No, this isn't a musical cash-in movie in the way of Lambada: The Forbidden Dance featuring Gough living as scientist by day, conga performer by night, although that would be just as ludicrous as what we were given here. It was the British answer to the question nobody asked, what would King Kong be like if he rampaged through London? Don't expect the pathos of that classic here though, and certainly don't expect the groundbreaking special effects work, as this was strictly man in a gorilla suit business, although Konga does start out as an actual chimp before Dr Decker gets his syringe into the creature.

This was the brainchild of emigrant schlock producer Herman J. Cohen, co-writing the script to his specifications to ensure the end result was as sensationalist as possible, even if it meant indulging the nasty streak that he often introduced to his plots, a conscious attempt to put the wind up contemporary audiences. The sheer callous attitude to the characters is quite something to marvel at even today, but most likely your reaction would be more one of hilarity as the proceedings toppled over into outright camp early on and never recovered. As with his first Cohen movie, Horrors of the Black Museum, Gough was a villain to relish, and it was roles like these that secured his cult status well before his appearances as Alfred in Batman.

Here he is in his barking mad boffin persona, one which by exaggerating the arrogance of the personality he went blithely over the top with and never looked back. His Decker not only grows the man eating plants in his greenhouse - some of which look very suggestive, as it wouldn't be a Cohen movie without the sexual element hoving into view - but he grows his pet too, and we're supposed to take it as fact that once you beef up a chimp he transforms into a gorilla. Or a man pretending to be a gorilla, whose unconcerned saunter through his scenes is not only highly amusing but in direct contrast to the tone where Decker sends out his creation to kill off anyone standing in the path of his endeavours.
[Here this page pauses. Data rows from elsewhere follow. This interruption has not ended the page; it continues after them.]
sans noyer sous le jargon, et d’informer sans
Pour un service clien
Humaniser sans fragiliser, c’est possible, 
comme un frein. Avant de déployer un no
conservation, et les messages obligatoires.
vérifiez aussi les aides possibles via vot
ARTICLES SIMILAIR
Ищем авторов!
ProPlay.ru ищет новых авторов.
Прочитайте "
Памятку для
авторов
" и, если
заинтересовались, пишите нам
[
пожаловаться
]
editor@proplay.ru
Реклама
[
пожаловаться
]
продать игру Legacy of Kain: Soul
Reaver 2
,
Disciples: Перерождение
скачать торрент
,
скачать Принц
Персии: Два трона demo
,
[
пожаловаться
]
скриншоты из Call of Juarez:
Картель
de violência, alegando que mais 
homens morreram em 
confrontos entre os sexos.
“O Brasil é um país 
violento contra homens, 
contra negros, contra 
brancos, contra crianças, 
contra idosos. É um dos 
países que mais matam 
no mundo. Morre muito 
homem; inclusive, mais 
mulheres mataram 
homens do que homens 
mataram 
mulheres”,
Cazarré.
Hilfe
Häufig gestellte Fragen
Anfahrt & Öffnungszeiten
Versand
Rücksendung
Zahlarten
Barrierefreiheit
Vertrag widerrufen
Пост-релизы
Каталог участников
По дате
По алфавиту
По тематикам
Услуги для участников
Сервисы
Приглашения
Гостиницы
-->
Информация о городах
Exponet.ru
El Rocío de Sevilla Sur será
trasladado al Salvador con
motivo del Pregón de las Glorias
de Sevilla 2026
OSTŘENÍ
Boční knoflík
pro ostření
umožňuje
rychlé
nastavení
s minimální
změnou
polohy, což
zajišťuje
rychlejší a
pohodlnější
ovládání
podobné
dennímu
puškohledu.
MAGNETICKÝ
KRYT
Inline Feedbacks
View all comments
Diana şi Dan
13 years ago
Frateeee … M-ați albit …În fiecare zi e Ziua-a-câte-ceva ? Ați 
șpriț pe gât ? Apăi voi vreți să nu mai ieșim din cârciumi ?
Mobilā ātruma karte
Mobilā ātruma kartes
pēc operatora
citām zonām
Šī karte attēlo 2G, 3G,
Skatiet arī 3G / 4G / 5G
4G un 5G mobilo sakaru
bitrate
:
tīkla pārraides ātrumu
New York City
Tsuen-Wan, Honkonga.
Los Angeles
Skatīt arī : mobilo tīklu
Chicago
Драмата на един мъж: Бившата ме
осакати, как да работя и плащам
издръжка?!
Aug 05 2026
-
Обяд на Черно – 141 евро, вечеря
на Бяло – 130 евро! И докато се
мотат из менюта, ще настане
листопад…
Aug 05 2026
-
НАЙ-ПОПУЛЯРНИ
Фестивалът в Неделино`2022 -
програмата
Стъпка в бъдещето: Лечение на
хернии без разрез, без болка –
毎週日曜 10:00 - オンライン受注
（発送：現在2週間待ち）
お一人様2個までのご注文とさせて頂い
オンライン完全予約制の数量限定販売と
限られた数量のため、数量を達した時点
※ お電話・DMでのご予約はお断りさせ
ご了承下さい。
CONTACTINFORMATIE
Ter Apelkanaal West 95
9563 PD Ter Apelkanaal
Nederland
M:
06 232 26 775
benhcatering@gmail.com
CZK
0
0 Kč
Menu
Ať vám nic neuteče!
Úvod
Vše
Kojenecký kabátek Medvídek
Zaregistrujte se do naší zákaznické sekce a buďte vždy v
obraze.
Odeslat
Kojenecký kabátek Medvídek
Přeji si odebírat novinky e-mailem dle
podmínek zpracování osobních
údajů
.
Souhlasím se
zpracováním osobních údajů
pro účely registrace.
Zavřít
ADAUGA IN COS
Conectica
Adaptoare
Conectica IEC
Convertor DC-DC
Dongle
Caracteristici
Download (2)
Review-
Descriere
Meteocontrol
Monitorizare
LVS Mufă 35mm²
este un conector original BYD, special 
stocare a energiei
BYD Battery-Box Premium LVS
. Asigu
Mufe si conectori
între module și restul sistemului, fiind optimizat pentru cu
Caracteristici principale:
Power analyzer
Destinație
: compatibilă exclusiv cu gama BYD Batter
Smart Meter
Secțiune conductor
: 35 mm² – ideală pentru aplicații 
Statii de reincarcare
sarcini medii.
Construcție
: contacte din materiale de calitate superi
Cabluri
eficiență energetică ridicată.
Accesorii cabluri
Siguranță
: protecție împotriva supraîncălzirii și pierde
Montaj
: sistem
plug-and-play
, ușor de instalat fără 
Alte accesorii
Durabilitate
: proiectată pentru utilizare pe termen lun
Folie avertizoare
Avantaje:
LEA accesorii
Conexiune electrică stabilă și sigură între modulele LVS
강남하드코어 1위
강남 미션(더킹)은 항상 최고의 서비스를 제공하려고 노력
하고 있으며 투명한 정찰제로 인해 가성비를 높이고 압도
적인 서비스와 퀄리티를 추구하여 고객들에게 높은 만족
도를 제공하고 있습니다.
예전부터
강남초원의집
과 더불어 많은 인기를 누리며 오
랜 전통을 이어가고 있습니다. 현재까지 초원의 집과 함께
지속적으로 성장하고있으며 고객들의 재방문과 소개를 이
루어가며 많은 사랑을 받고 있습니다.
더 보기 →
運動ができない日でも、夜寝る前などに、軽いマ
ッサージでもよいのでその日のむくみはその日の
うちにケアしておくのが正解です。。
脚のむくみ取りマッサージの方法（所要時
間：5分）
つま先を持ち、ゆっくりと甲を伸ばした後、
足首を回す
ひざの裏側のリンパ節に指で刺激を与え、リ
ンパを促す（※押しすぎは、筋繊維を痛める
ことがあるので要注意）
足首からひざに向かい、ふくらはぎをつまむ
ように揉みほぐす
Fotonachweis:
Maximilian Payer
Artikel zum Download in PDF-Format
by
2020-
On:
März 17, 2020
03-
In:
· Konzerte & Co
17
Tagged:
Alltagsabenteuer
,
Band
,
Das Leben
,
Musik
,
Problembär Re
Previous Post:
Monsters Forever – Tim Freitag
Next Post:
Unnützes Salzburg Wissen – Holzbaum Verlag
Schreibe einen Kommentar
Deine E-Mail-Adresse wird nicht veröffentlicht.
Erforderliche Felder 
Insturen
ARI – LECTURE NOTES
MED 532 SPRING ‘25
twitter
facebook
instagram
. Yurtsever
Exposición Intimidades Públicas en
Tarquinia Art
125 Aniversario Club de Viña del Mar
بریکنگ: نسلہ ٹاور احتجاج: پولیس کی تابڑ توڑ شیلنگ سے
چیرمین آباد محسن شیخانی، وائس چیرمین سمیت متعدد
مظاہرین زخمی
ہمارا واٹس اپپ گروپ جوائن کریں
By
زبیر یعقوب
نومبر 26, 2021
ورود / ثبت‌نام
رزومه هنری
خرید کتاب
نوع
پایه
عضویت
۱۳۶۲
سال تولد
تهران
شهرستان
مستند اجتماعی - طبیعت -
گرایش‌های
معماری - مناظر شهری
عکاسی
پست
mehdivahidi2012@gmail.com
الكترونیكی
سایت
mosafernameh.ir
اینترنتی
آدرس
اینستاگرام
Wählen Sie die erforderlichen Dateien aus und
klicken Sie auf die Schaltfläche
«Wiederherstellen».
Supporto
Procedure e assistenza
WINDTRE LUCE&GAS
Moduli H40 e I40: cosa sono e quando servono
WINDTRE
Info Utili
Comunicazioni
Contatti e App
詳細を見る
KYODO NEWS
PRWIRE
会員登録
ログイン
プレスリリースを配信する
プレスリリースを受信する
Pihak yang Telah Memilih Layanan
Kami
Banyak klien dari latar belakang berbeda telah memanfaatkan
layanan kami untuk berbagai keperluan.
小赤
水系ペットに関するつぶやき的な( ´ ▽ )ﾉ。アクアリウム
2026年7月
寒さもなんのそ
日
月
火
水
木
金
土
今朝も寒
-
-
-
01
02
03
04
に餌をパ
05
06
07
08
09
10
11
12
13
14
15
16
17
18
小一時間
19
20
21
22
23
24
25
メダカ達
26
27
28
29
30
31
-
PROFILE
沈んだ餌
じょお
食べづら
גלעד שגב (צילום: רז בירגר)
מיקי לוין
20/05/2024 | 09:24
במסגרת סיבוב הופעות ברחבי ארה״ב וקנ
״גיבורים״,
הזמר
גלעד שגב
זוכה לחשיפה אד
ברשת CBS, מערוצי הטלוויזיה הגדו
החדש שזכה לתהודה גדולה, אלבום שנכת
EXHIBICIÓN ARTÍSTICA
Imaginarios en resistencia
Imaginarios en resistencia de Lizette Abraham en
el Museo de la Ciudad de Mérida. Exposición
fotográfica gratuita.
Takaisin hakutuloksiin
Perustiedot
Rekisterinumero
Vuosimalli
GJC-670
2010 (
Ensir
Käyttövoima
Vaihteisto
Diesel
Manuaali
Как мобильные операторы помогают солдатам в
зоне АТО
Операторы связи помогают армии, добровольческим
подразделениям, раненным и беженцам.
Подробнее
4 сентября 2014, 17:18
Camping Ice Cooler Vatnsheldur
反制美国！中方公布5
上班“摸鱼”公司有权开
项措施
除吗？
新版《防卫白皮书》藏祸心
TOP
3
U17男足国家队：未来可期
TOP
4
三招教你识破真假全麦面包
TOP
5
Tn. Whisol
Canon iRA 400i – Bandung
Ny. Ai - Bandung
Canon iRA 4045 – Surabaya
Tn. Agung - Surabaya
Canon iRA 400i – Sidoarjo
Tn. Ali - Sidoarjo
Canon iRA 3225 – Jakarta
The theme here is the unsteady mask of civilisation, and how it can slip to reveal the primitive nature of even the most genteel circumstances behind it. This is embodied in Decker, outwardly a sophisticated man of learning, inwardly a seething cauldron of rage and misguided pioneering of destructive methods, and yes, he has a sexual side too. Not that his housekeeper Margaret (Margo Johns) is shown that, as he agrees to marry her to keep the woman quiet when she susses that he is up to no good - no, he reserves his lusts for one of his students, Sandra (Claire Gordon), who hangs on his every word, much to the displeasure of her would-be boyfriend Bob (erstwhile pop singer Jess Conrad). In every scene, the tension between the buttoned down world of English academia is challenged by primal urges until it all explodes into action with the sidesplitting finale where Konga is inevitably given too much serum and goes on the rampage, clutching a comically yelling Decker in one paw. No, this isn't a good film, but for sheer entertainment value it's worth many more respectable movies. Music by Gerard Schumann.